If you’ve come here for the incisive and bipartisan political commentary, you should really find another blog since this one is about my experiences at an American liberal arts college. Having seen very few famous people in real life, being barely twelve feet from Obama himself was an awesome experience solely in that regard. Never mind the fact that he seems to be the first American politico with policies that even an avowedly liberal quasi-European (me) can agree with, or that listening to him speak makes me want to go out and change the world, or that he seems to have a very real (I’m touching as much wood as I can get my hands on) possibility of winning the American Presidency. Even after the speeches by local and state politicians had sufficiently fired-up the crowd, and the musical interlude had got us chanting and dancing, and the anticipation had become frantic, once Obama appeared we fell silent and clung to his every word.

Obama!

Enough mawkishness for now – I am British after all, and I did promise last week to tell you all about the Screw Your Roommate Dance. I got screwed, as did everyone who wanted to be. Fear not, this is not sexual, it is merely the act of being set up with someone you don’t know by a mutual third party who then gives each person a line which is then read out in front of an audience of all those being screwed, and then the person with the other half of the line jumps up and shouts out their line, thereby uniting the screw couple into one awkward entity which then goes to dinner together.
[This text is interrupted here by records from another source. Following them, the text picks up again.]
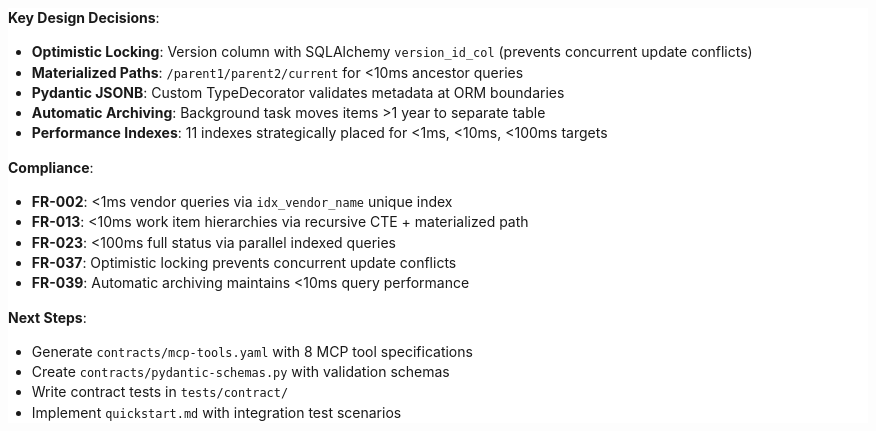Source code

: **Key Design Decisions**:
- **Optimistic Locking**: Version column with SQLAlchemy `version_id_col` (prevents concurrent update conflicts)
- **Materialized Paths**: `/parent1/parent2/current` for <10ms ancestor queries
- **Pydantic JSONB**: Custom TypeDecorator validates metadata at ORM boundaries
- **Automatic Archiving**: Background task moves items >1 year to separate table
- **Performance Indexes**: 11 indexes strategically placed for <1ms, <10ms, <100ms targets

**Compliance**:
- **FR-002**: <1ms vendor queries via `idx_vendor_name` unique index
- **FR-013**: <10ms work item hierarchies via recursive CTE + materialized path
- **FR-023**: <100ms full status via parallel indexed queries
- **FR-037**: Optimistic locking prevents concurrent update conflicts
- **FR-039**: Automatic archiving maintains <10ms query performance

**Next Steps**:
- Generate `contracts/mcp-tools.yaml` with 8 MCP tool specifications
- Create `contracts/pydantic-schemas.py` with validation schemas
- Write contract tests in `tests/contract/`
- Implement `quickstart.md` with integration test scenarios
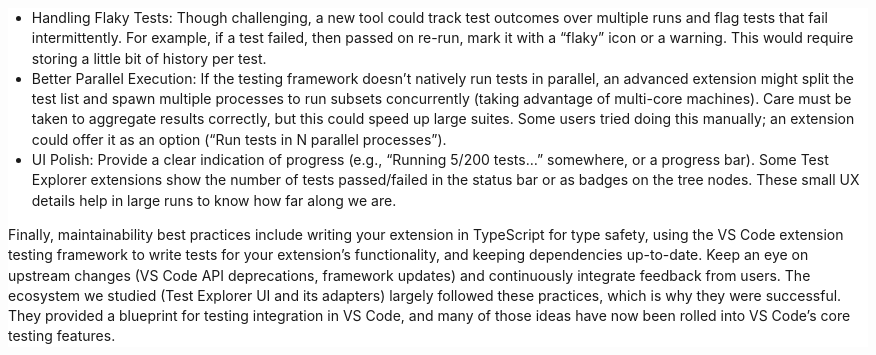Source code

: -	Handling Flaky Tests: Though challenging, a new tool could track test outcomes over multiple runs and flag tests that fail intermittently. For example, if a test failed, then passed on re-run, mark it with a “flaky” icon or a warning. This would require storing a little bit of history per test.
-	Better Parallel Execution: If the testing framework doesn’t natively run tests in parallel, an advanced extension might split the test list and spawn multiple processes to run subsets concurrently (taking advantage of multi-core machines). Care must be taken to aggregate results correctly, but this could speed up large suites. Some users tried doing this manually; an extension could offer it as an option (“Run tests in N parallel processes”).
- UI Polish: Provide a clear indication of progress (e.g., “Running 5/200 tests…” somewhere, or a progress bar). Some Test Explorer extensions show the number of tests passed/failed in the status bar or as badges on the tree nodes. These small UX details help in large runs to know how far along we are.

Finally, maintainability best practices include writing your extension in TypeScript for type safety, using the VS Code extension testing framework to write tests for your extension’s functionality, and keeping dependencies up-to-date. Keep an eye on upstream changes (VS Code API deprecations, framework updates) and continuously integrate feedback from users. The ecosystem we studied (Test Explorer UI and its adapters) largely followed these practices, which is why they were successful. They provided a blueprint for testing integration in VS Code, and many of those ideas have now been rolled into VS Code’s core testing features.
Complex? Sort of. Horrendously awkward? Fairly. Lots of fun for everyone watching? Of course.

My favourite part was when one guy forgot the words to his line, and stood stumbling over the words “What what in the butt”, whilst his screw date tried to save him from embarrassment by shouting out a line unprintable here, which he steadfastly ignored in his effort to complete his lyric. Dinner with my screw date was fine as a big group of us went out together, and we then repaired to a party where we all had a riotous time. Haverford may make us work our arses off, but they think up some pretty ingenious ways for us to have fun, too.

Next week is my Fall Break (half term – how quaint!), and I aim on being in Washington DC, Baltimore and NYC, so you may have to wait for your weekly dose of slightly confused ramblings on the American college experience. Ciao for now.